Note: Most proxy deployments will not need to front these endpoints. Only implement support if your use case explicitly requires them.
For each supported endpoint, proxies MUST:
- Accept all valid request parameters defined in the inference server's protocol schemas
- Forward requests to the inference server backend without filtering parameters
- Preserve response format exactly as returned by the inference server
- Maintain HTTP semantics: status codes, headers, content types
- Handle errors by forwarding inference server error responses to clients
Proxies MUST NOT:
- Return 404 for supported endpoints
- Filter or validate parameters beyond basic HTTP/JSON parsing
- Modify response structure or remove fields
- Convert between streaming and non-streaming formats
Proxies MUST preserve all request parameters, including those not recognized by the proxy implementation. This is critical for supporting model-specific features, future parameters, and custom extensions.
Core Requirement: Proxies MUST forward all request fields from client to the inference server, even if the proxy does not understand their meaning.
Rationale: Many inference servers use Pydantic's ConfigDict(extra="allow") pattern to accept unknown fields. For example, vLLM's OpenAIBaseModel (in vllm/entrypoints/openai/engine/protocol.py) enables:
- Model-specific parameters not in the OpenAI spec
- Custom extensions via
vllm_xargs - Future vLLM parameters without proxy updates
- Experimental features during development
While proxies MUST preserve ALL request parameters (known and unknown), it's helpful to understand the categories of features that inference servers commonly expose:
Many modern inference servers support these parameters:
-
Tool calling: Function definitions and calling strategies
- Example impact if filtered: Breaks agentic applications entirely
- Supported by: vLLM, many other inference servers
-
Structured outputs: JSON schema constraints, regex patterns, choice lists
- Example impact if filtered: Breaks constrained generation workflows
- Supported by: vLLM, OpenAI, many other inference servers
-
Reasoning: Control over reasoning/thinking output generation
- Example impact if filtered: Breaks reasoning model workflows
- Supported by: vLLM, inference servers for reasoning models
-
Advanced sampling: Top-K, Min-P, repetition penalties beyond OpenAI spec
- Example impact if filtered: Degrades generation quality for models tuned with these params
- Supported by: vLLM, text-generation-inference, llama.cpp, others
-
Multimodal: Image/audio/video processing overrides
- Example impact if filtered: Breaks or degrades multimodal inputs
- Supported by: vLLM, servers supporting multimodal models
Some parameters are specific to particular inference server implementations. Examples from vLLM:
-
Disaggregated serving: Parameters for KV cache transfer between prefill/decode instances
- Example impact if filtered: Breaks distributed deployments entirely
- vLLM-specific feature
-
Security: Prefix cache salting for multi-tenant environments
- Example impact if filtered: Security vulnerability allowing prompt guessing
- vLLM-specific feature
-
Custom extensions: Model-specific or experimental parameters via
vllm_xargs- Example impact if filtered: Breaks custom model features
- vLLM extension mechanism (other servers may have similar extension patterns)

→ **SOURCE INFORMATION**
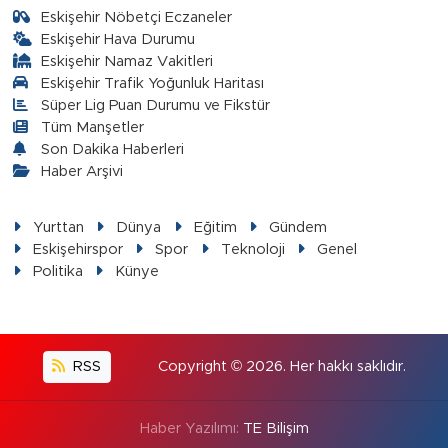
Eskişehir Nöbetçi Eczaneler
Eskişehir Hava Durumu
Eskişehir Namaz Vakitleri
Eskişehir Trafik Yoğunluk Haritası
Süper Lig Puan Durumu ve Fikstür
Tüm Manşetler
Son Dakika Haberleri
Haber Arşivi
Yurttan
Dünya
Eğitim
Gündem
Eskişehirspor
Spor
Teknoloji
Genel
Politika
Künye
RSS
Copyright © 2026. Her hakkı saklıdır.
Haber Yazılımı:
TE Bilişim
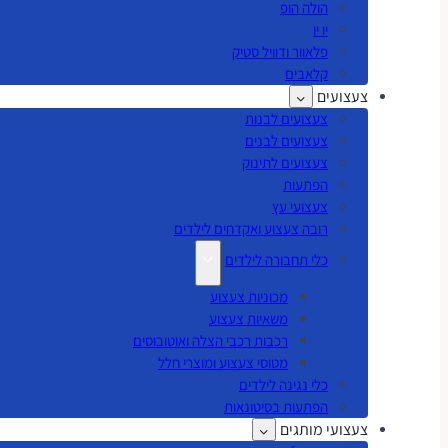
הולה הופ
יו יו
פלאוור ודוויל סטיק
קלאבים
צעצועים
צעצועים לבנות
צעצועים לבנים
צעצועים לתינוק
הפתעות
צעצועי עץ
רובה צעצוע ואקדחים לילדים
כלי תחבורה לילדים
מכוניות צעצוע
משאיות צעצוע
רכבות רכבי הצלה ואוטובוסים
מטוסי צעצוע ומוצרי חלל
כלי נגינה לילדים
הפתעות בסיטונאות
צעצועי מותגים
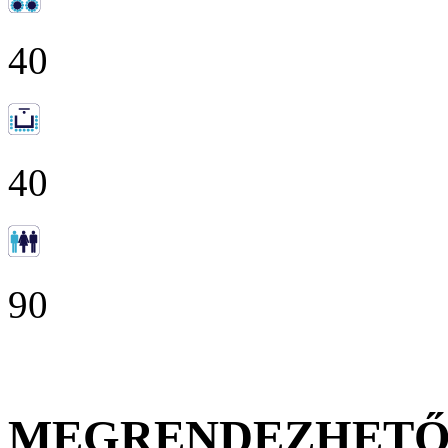
40
40
90
MEGRENDEZHET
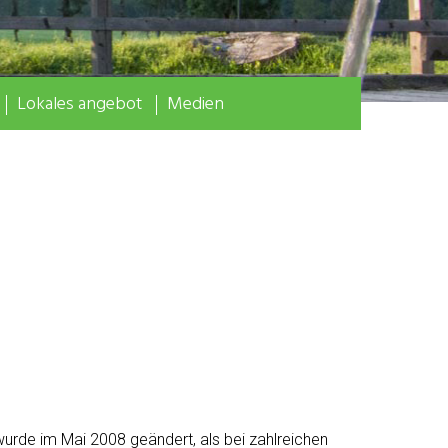
Lokales angebot
Medien
urde im Mai 2008 geändert, als bei zahlreichen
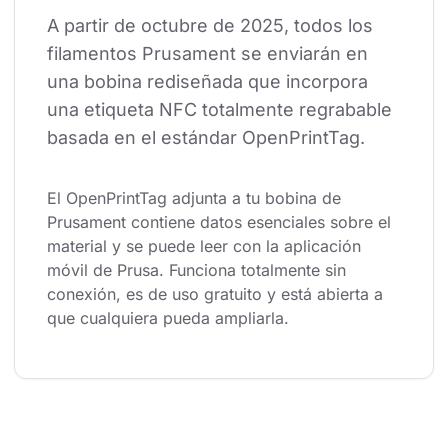
A partir de octubre de 2025, todos los 
filamentos Prusament se enviarán en 
una bobina rediseñada que incorpora 
una etiqueta NFC totalmente regrabable 
basada en el estándar OpenPrintTag.
El OpenPrintTag adjunta a tu bobina de 
Prusament contiene datos esenciales sobre el 
material y se puede leer con la aplicación 
móvil de Prusa. Funciona totalmente sin 
conexión, es de uso gratuito y está abierta a 
que cualquiera pueda ampliarla.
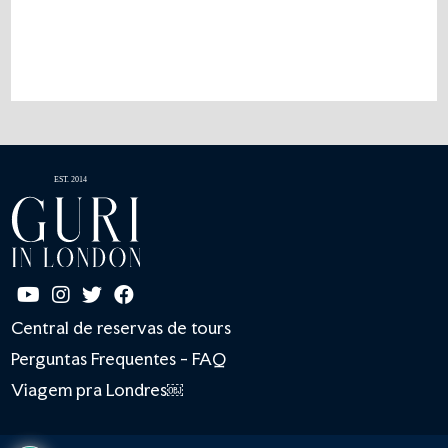
Central de reservas de tours
Perguntas Frequentes - FAQ
Viagem pra Londres￼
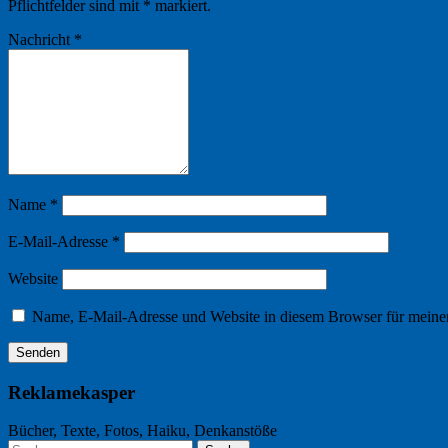
Pflichtfelder sind mit
*
markiert.
Nachricht
*
Name
*
E-Mail-Adresse
*
Website
Name, E-Mail-Adresse und Website in diesem Browser für meine
Reklamekasper
Bücher, Texte, Fotos, Haiku, Denkanstöße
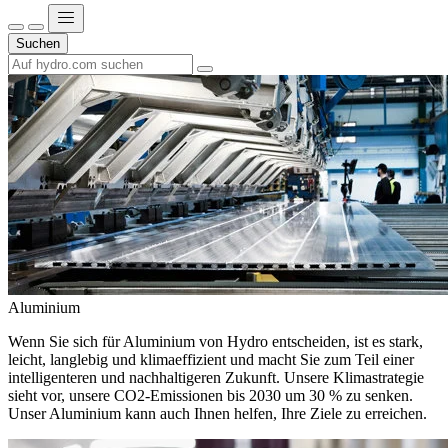
Suchen
Aluminium
Wenn Sie sich für Aluminium von Hydro entscheiden, ist es stark,
leicht, langlebig und klimaeffizient und macht Sie zum Teil einer
intelligenteren und nachhaltigeren Zukunft. Unsere Klimastrategie
sieht vor, unsere CO2-Emissionen bis 2030 um 30 % zu senken.
Unser Aluminium kann auch Ihnen helfen, Ihre Ziele zu erreichen.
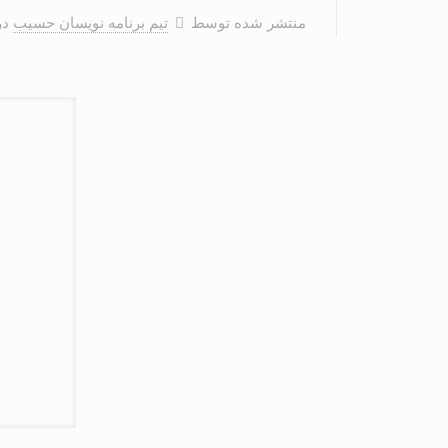
منتشر شده توسط
تیم برنامه نویسان حسیب
در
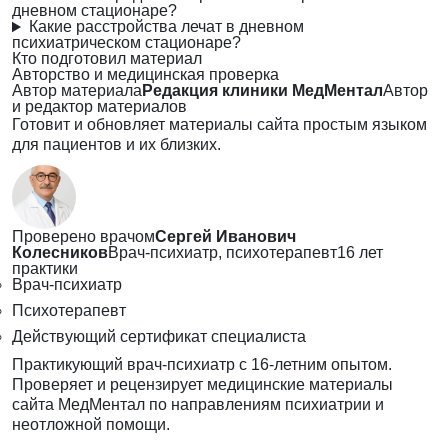
дневном стационаре?
Какие расстройства лечат в дневном
психиатрическом стационаре?
Кто подготовил материал
Авторство и медицинская проверка
Автор материала
Редакция клиники МедМентал
Автор
и редактор материалов
Готовит и обновляет материалы сайта простым языком
для пациентов и их близких.
Проверено врачом
Сергей Иванович
Колесников
Врач-психиатр, психотерапевт
16 лет
практики
Врач-психиатр
Психотерапевт
Действующий сертификат специалиста
Практикующий врач-психиатр с 16-летним опытом.
Проверяет и рецензирует медицинские материалы
сайта МедМентал по направлениям психиатрии и
неотложной помощи.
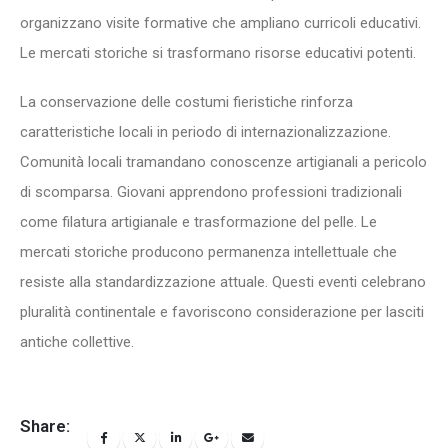
organizzano visite formative che ampliano curricoli educativi.
Le mercati storiche si trasformano risorse educativi potenti.
La conservazione delle costumi fieristiche rinforza
caratteristiche locali in periodo di internazionalizzazione.
Comunità locali tramandano conoscenze artigianali a pericolo
di scomparsa. Giovani apprendono professioni tradizionali
come filatura artigianale e trasformazione del pelle. Le
mercati storiche producono permanenza intellettuale che
resiste alla standardizzazione attuale. Questi eventi celebrano
pluralità continentale e favoriscono considerazione per lasciti
antiche collettive.
Share:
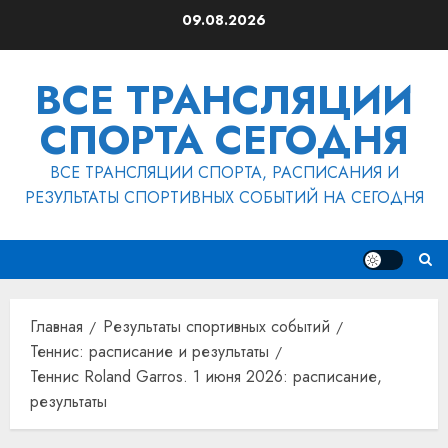
Перейти
09.08.2026
к
содержимому
ВСЕ ТРАНСЛЯЦИИ
СПОРТА СЕГОДНЯ
ВСЕ ТРАНСЛЯЦИИ СПОРТА, РАСПИСАНИЯ И
РЕЗУЛЬТАТЫ СПОРТИВНЫХ СОБЫТИЙ НА СЕГОДНЯ
Главная
Результаты спортивных событий
Теннис: расписание и результаты
Теннис Roland Garros. 1 июня 2026: расписание,
результаты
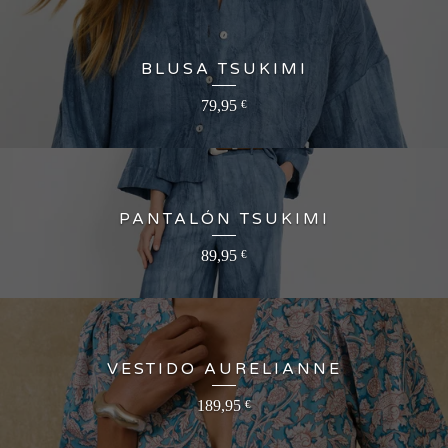
BLUSA TSUKIMI
79,95
€
PANTALÓN TSUKIMI
89,95
€
VESTIDO AURELIANNE
189,95
€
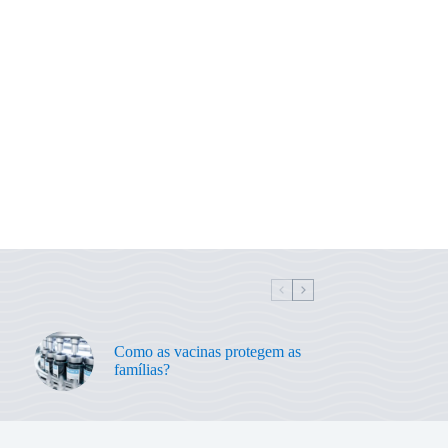
Como as vacinas protegem as
famílias?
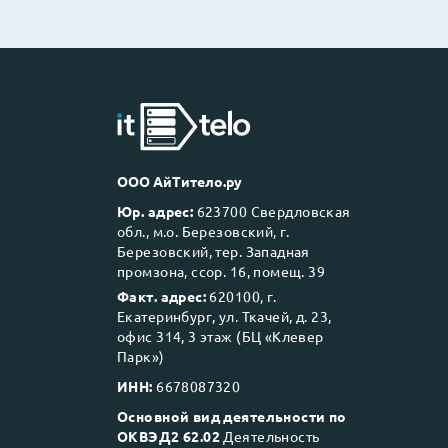
ООО АйТитело.ру
Юр. адрес:
623700 Свердловская
обл., м.о. Березовский, г.
Березовский, тер. Западная
промзона, ссор. 16, помещ. 39
Факт. адрес:
620100, г.
Екатеринбург, ул. Ткачей, д. 23,
офис 314, 3 этаж (БЦ «Клевер
Парк»)
ИНН:
6678087320
Основной вид деятельности по
ОКВЭД2 62.02
Деятельность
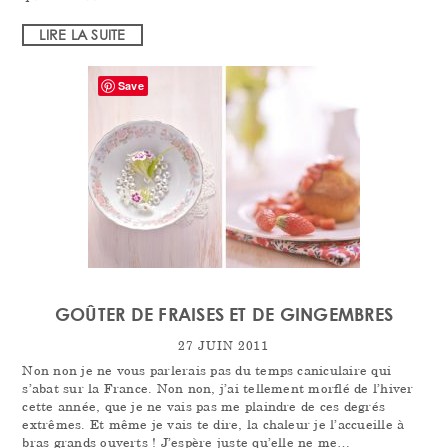
LIRE LA SUITE
Save
GOÛTER DE FRAISES ET DE GINGEMBRES
27 JUIN 2011
Non non je ne vous parlerais pas du temps caniculaire qui
s’abat sur la France. Non non, j’ai tellement morflé de l’hiver
cette année, que je ne vais pas me plaindre de ces degrés
extrêmes. Et même je vais te dire, la chaleur je l’accueille à
bras grands ouverts ! J’espère juste qu’elle ne me…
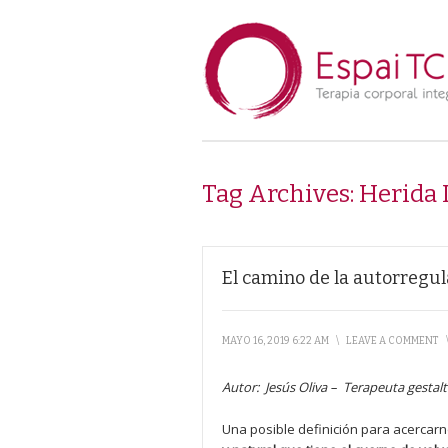
Tag Archives:
Herida
El camino de la autorregu
MAYO 16, 2019 6:22 AM
\
LEAVE A COMMENT
Autor:
Jesús Oliva –
Terapeuta gestalt
Una posible definición para acercarn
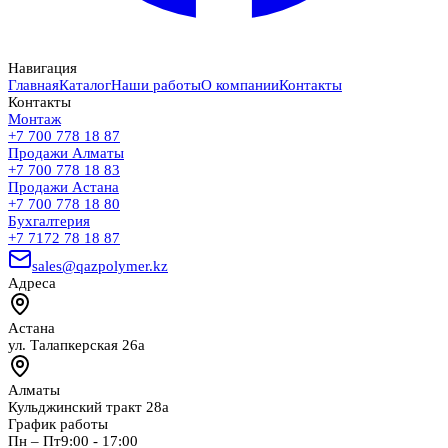
Навигация
Главная
Каталог
Наши работы
О компании
Контакты
Контакты
Монтаж
+7 700 778 18 87
Продажи Алматы
+7 700 778 18 83
Продажи Астана
+7 700 778 18 80
Бухгалтерия
+7 7172 78 18 87
sales@qazpolymer.kz
Адреса
Астана
ул. Талапкерская 26а
Алматы
Кульджинский тракт 28а
График работы
Пн – Пт
9:00 - 17:00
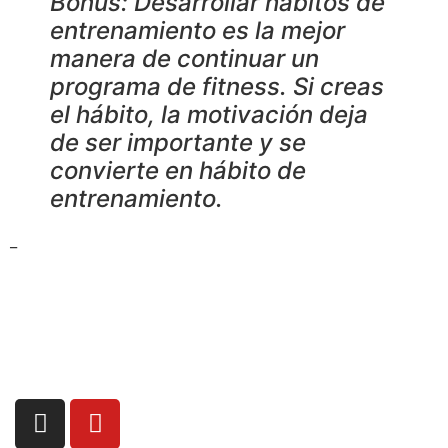
Bonus: Desarrollar hábitos de
entrenamiento es la mejor
manera de continuar un
programa de fitness. Si creas
el hábito, la motivación deja
de ser importante y se
convierte en hábito de
entrenamiento.
_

→ **EXERCISE INSTRUCTIONS**
Carry on the proxy requirements text from its last line. The records are separate material and have no connection to the proxy requirements text.

→ **ANSWER AREA**
Why this matters:
Even for server-specific parameters, proxies cannot maintain a "known good" allowlist because:
- Different inference servers support different feature sets
- New parameters are added regularly for emerging capabilities
- Custom extensions enable experimentation and model-specific features
The only safe approach is to preserve ALL parameters and let the inference server handle validation.
Note: Specific parameter names are not enumerated here to avoid documentation drift. Consult your inference server's API documentation, OpenAPI schemas, protocol definitions, or SDKs to understand supported parameters. The principle remains the same: preserve all parameters regardless of server.
Core Principle: Proxies should only validate parameters they specifically need for their own operation. Let the inference server handle all other validation.
Proxies MAY perform validation for:
- HTTP/JSON correctness: Valid JSON syntax, correct content types
- Parameters the proxy needs: Only validate parameters required for proxy functionality
- Example: Reading
modelfield for semantic routing - Example: Reading
streamfield to determine response handling - Important: Only validate values the proxy must act upon; forward everything else
- Example: Reading
Why This Limitation?
Different inference servers have different validation rules. If a proxy validates parameters beyond its own needs:
- Proxy stricter than server: Blocks valid requests the inference server would accept
- Proxy looser than server: Allows invalid requests that fail downstream anyway
- Version drift: Validation rules change; proxies can't stay synchronized with all backends
Security Considerations:
While preserving all parameters, proxies SHOULD implement security controls:
- Size limits: Request body and parameter size limits prevent resource exhaustion
- Rate limiting: Enhanced rate limiting for requests with suspicious patterns or many unknown parameters
- Attack pattern detection: Scanning for injection patterns can trigger additional rate limiting without filtering valid parameters
Important: Security validation MUST NOT filter parameters from requests. Proxies may block entire requests for security/policy reasons (e.g., guardrails), but must not selectively remove parameters before forwarding.
Proxies MUST NOT:
- Validate inference server requirements: Don't check for required fields like
messagesorprompt— the inference server will do this - Validate parameter types or ranges: Don't check if
temperatureis a number or within range — the inference server will do this - Validate nested field structures: Don't parse or validate message contents, tool schemas, etc.
- Filter unknown parameters: Forward all fields, even if unrecognized
- Enforce strict schema compliance: Allow extra fields beyond defined schemas
- Reject requests solely for unknown fields: Unknown fields are expected and valid
Proxies MAY inspect parameter values for:
- Logging: Record parameters for debugging/auditing
- Security scanning: Detect attack patterns, anomalous values, or suspicious parameter combinations
- Routing: Route requests based on parameter values (e.g., by model)
- Policy enforcement: Check compliance with organizational policies
- Billing/metering: Track usage based on parameters
However, proxies MUST:
- Forward original values: Don't modify parameters based on inspection
- Preserve all fields: Including those used for routing/logging
- Maintain structure: Don't flatten, restructure, or rename fields
Security Note: When logging requests, redact authorization headers and API keys to prevent credential leakage.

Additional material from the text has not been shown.